The problem: In the lecture announcement below, what is the title of the monograph that Tavakoli is currently completing?

Page excerpt:

——————————

Mohamad Tavakoli-Targhi, "Iranian Matriotism and Curative Modernity" 2.27

ICM LECTURE SERIES SPRING 2025

MOHAMAD TAVAKOLI-TARGI (University of Toronto)

 "Iranian Matriotism and Curative Modernity"

Thursday, February 27, 2025

Goldwin Smith Hall G22 | 4:45pm—6:15pm | Reception to Follow

 

Abstract:

Similar to dissection in modern medicine, the colonization of Egypt and India endowed the late nineteenth-century Iranian observers of Russian and British encroachment with a “death-bearing” vision of Iran as a sovereign motherland. By anthropomorphizing Iran as a dying mother, they provided compelling “illness scripts” for a curative modernity intent on restoring and rejuvenating Iran’s national life. Based on an in-depth exploration of late nineteenth- and early twentieth-century Iranian historical and political archives, Tavakoli explains how Iranian “diagnosticians” transformed conventional narratives of the rise and fall of dynasties to retrospective diagnoses of Greek, Arab, and Mongolian “diseases” that had led to the paralysis of the motherland’s “governing organs” on the eve of the Constitutional Revolution of 1905-1909.

 

Bio:

Mohamad Tavakoli-Targhi, the Inaugural Director of the Elahé Omidyar Mir-Djalali Institute of Iranian Studies, is Professor of Historical Studies, History, and Near and Middle Eastern Civilizations at the University of Toronto. He was the founding Chair of the Department of Historical Studies at the University of Toronto-Mississauga (2004-07) and has served as President of the International Society for Iranian Studies (2008-10). In addition to serving as Editor-in-Chief of Comparative Studies of South Asia, Africa and the Middle East (2001-2012), a Duke University Press journal, he was the Editor of Iran Nameh (2011-2015). Currently, he is the editor-in-chief of Iran Namag, a bilingual quarterly of Iranian Studies, and co-editor of the Iranian Studies book series published by Routledge. Tavakoli is the author of Refashioning Iran: Orientalism, Occidentalism and Historiography (2001) and Tajaddud-i Bumi [Vernacular Modernity] (2003). With critical introductions in Persian, he has edited Civilizational Wisdom: Selected Works of Ehsan Yarshater(2015); Jahangir Amuzgar: Selected Economic Essays (2015); and Ayin-i Danishjuyan: The First University of Tehran Student Journal (2016). Additionally, he is the Editor-in-Chief of Cinema Iranica & Women Poets Iranica, two digital research compendia. Tavakoli has published numerous historiographical articles in English and Persian on Iranian modernity, matriarchal nationalism, biopolitics, governmentality, and clerico-engineering. He is currently completing a monograph, “Pathologizing Iran,” which explores the emergence of modern diagnostic historical narratives and prognostic conceptions of politics. Tavakoli-Targhi is the recipient of two Outstanding Teacher awards from Illinois State University (1996 and 2001) and has held visiting fellowships at St. Antony’s College, Oxford University (1998), the Center for Historical Studies, Jawaharlal Nehru University (New Delhi, 1992–93); and Harvard University (1991–92). He holds a BA in Political Science, an MA in History from the University of Iowa, and a Ph.D. in History from the University of Chicago.

——————————

Information supplied:

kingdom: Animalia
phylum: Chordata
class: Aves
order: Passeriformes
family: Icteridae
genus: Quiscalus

——————————

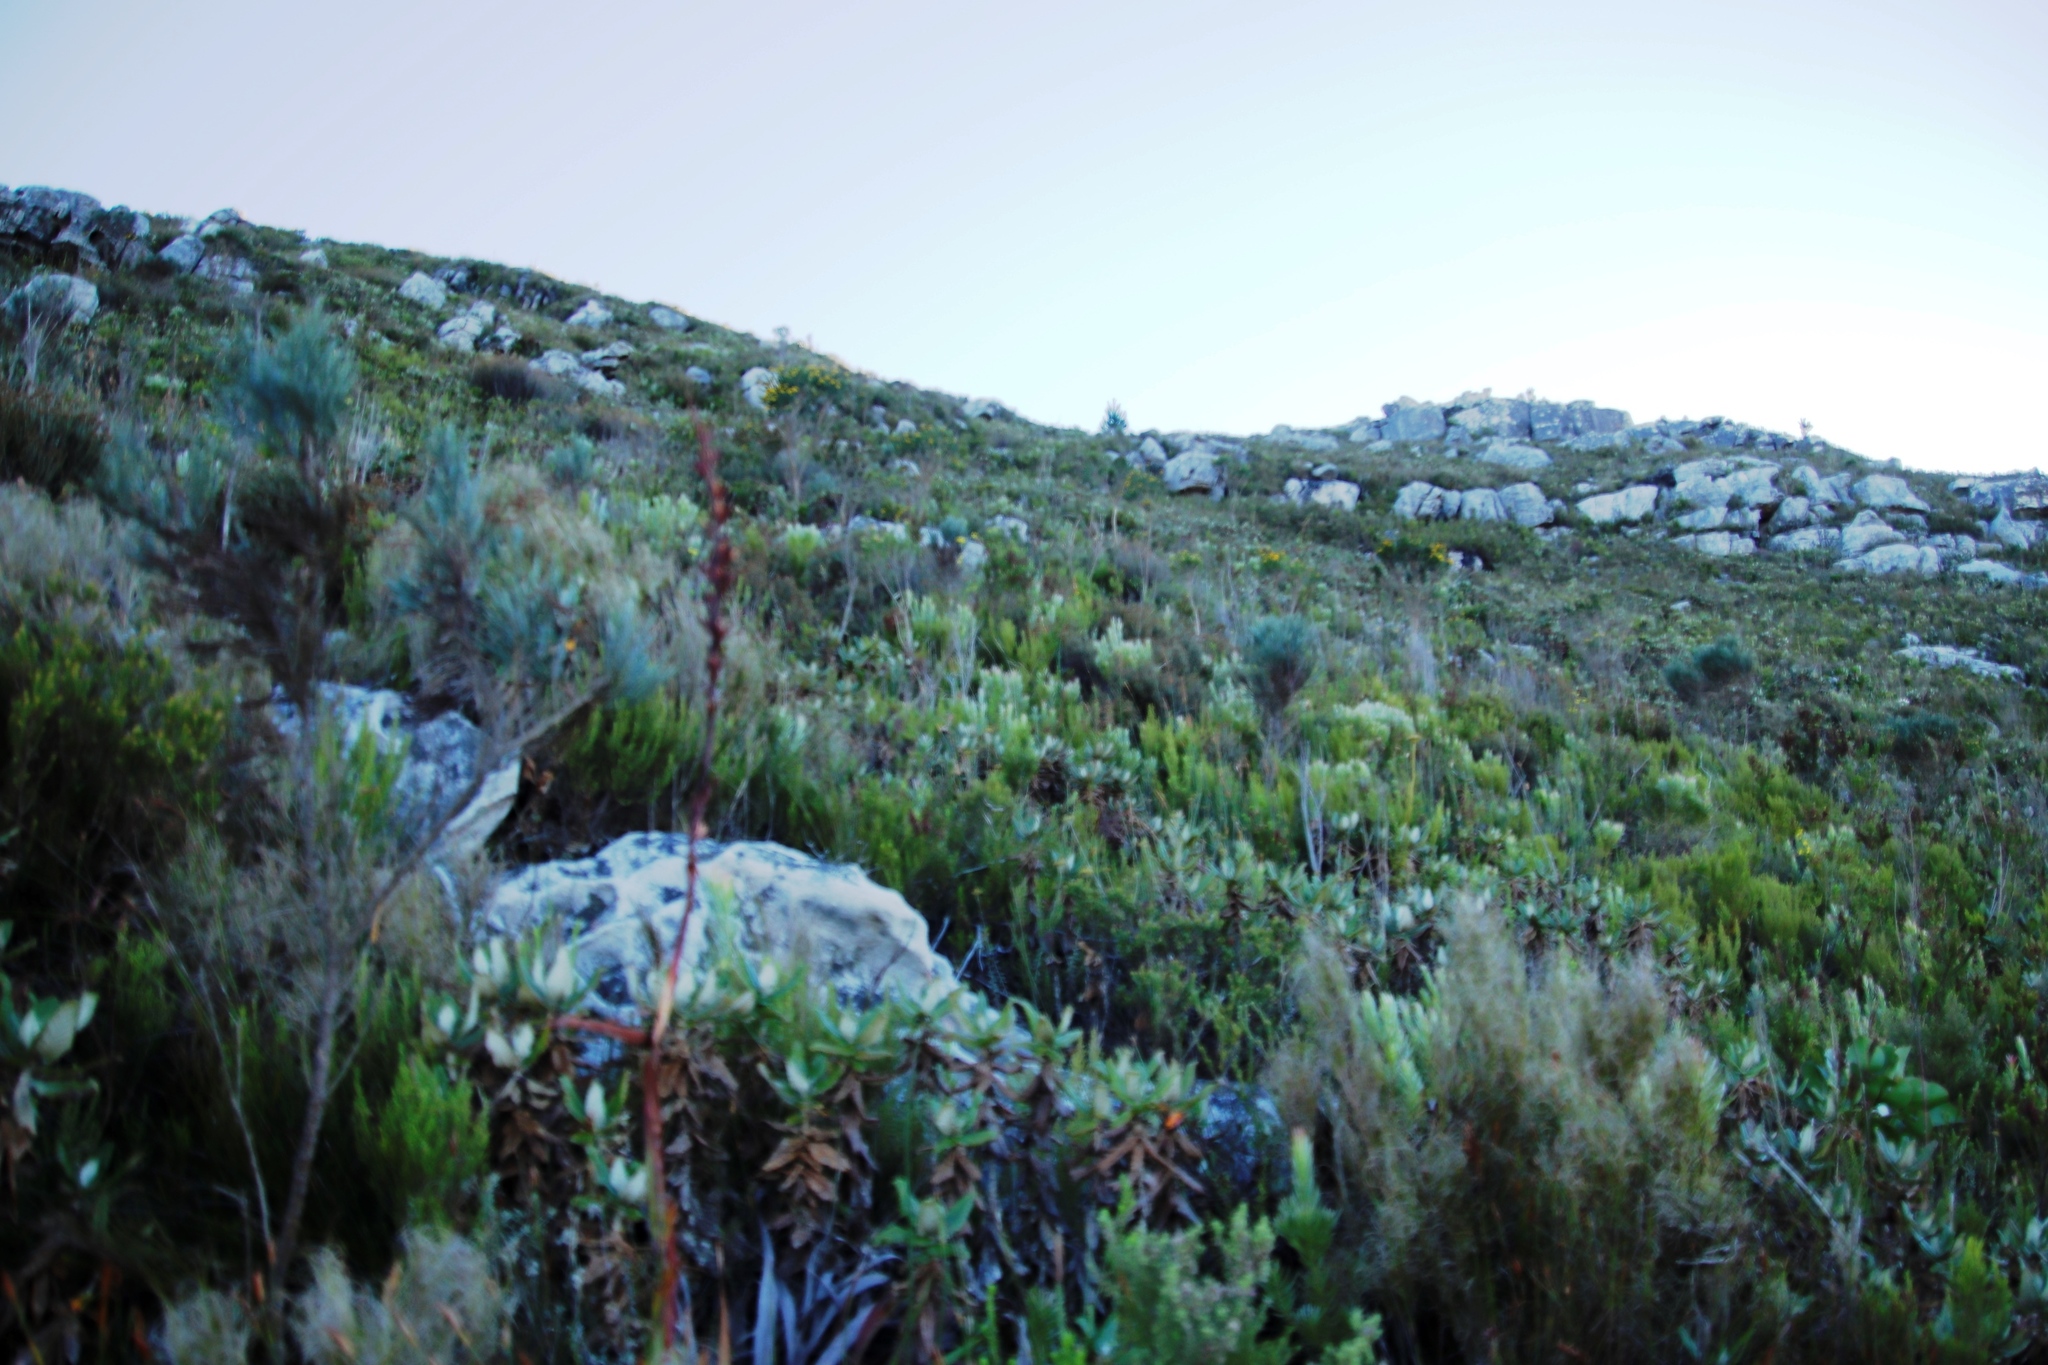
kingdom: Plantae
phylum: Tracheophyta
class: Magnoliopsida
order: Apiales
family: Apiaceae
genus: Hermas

——————————

Task answer: "Pathologizing Iran"